-- Opening Marker --
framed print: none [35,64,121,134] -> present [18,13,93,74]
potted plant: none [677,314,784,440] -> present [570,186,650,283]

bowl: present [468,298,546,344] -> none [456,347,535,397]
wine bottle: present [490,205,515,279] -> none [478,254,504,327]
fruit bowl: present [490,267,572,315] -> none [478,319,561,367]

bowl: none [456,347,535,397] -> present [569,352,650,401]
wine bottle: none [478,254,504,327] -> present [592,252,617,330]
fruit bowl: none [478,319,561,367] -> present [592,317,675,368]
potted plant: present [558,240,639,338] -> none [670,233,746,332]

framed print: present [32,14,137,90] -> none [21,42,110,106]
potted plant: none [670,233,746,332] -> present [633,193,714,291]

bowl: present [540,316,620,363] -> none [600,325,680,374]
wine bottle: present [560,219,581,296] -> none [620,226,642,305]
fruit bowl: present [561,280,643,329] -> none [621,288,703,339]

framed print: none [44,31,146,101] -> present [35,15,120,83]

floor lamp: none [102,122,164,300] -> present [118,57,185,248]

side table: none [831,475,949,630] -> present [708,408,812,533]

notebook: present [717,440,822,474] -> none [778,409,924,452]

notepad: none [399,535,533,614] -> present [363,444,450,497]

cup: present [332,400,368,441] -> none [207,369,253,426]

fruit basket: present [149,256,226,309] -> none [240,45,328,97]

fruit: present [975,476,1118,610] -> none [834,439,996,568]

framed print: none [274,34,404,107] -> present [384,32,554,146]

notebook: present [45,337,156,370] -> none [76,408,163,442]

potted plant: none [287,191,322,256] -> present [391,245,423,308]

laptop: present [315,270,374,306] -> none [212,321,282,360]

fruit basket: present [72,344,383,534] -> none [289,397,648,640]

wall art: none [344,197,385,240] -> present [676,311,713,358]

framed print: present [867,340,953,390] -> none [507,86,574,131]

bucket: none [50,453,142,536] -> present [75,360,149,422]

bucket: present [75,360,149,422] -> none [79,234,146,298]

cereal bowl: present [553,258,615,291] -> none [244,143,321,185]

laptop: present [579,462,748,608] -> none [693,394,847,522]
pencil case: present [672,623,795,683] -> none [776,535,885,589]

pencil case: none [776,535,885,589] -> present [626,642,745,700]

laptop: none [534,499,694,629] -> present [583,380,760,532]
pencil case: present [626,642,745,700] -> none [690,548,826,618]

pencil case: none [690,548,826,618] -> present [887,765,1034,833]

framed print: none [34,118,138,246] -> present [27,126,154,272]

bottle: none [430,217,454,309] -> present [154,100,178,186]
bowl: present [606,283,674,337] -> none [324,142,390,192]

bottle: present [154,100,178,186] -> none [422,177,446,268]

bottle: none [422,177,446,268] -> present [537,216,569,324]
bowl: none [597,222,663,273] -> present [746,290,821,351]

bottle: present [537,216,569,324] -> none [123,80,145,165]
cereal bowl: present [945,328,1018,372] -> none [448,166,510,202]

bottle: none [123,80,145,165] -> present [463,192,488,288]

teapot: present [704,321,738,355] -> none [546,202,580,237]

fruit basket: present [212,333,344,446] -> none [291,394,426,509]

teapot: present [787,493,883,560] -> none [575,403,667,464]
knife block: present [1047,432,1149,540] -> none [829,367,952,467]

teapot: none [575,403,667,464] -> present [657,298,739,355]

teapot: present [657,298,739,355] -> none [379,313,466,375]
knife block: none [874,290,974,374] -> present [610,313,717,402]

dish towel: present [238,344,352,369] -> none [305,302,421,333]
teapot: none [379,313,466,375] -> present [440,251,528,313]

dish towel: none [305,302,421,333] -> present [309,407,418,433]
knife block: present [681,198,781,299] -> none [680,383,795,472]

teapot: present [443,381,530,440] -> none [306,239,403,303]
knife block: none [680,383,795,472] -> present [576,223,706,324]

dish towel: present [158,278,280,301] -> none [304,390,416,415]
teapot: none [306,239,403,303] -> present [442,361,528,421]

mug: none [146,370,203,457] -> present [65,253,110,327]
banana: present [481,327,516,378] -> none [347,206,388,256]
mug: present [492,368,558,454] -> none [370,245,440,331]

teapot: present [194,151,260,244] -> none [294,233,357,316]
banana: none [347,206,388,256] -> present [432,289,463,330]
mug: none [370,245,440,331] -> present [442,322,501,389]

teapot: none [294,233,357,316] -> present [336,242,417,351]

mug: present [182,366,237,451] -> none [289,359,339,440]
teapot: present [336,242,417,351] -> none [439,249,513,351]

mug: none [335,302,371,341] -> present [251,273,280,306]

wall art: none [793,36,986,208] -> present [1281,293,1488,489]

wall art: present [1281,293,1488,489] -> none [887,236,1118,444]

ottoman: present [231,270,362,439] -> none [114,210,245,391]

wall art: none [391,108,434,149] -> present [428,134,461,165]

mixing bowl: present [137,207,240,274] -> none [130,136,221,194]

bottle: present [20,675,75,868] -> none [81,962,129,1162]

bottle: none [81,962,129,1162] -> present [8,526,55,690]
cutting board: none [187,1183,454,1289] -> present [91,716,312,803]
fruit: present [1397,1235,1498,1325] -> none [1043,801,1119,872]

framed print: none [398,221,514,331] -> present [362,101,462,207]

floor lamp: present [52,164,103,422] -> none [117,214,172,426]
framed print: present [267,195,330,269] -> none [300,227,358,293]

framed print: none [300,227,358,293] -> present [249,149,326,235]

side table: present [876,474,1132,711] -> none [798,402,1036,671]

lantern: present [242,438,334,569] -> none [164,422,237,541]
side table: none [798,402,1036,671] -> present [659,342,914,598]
-- Closing Marker --
▶ [Work task]
Out of the data above, give again only the lines starting at the one holding "bucket: none [50,453,142,536]" and ending at the one holding "laptop: present [579,462,748,608]", unchanged.

▶ [Result below]
bucket: none [50,453,142,536] -> present [75,360,149,422]

bucket: present [75,360,149,422] -> none [79,234,146,298]

cereal bowl: present [553,258,615,291] -> none [244,143,321,185]

laptop: present [579,462,748,608] -> none [693,394,847,522]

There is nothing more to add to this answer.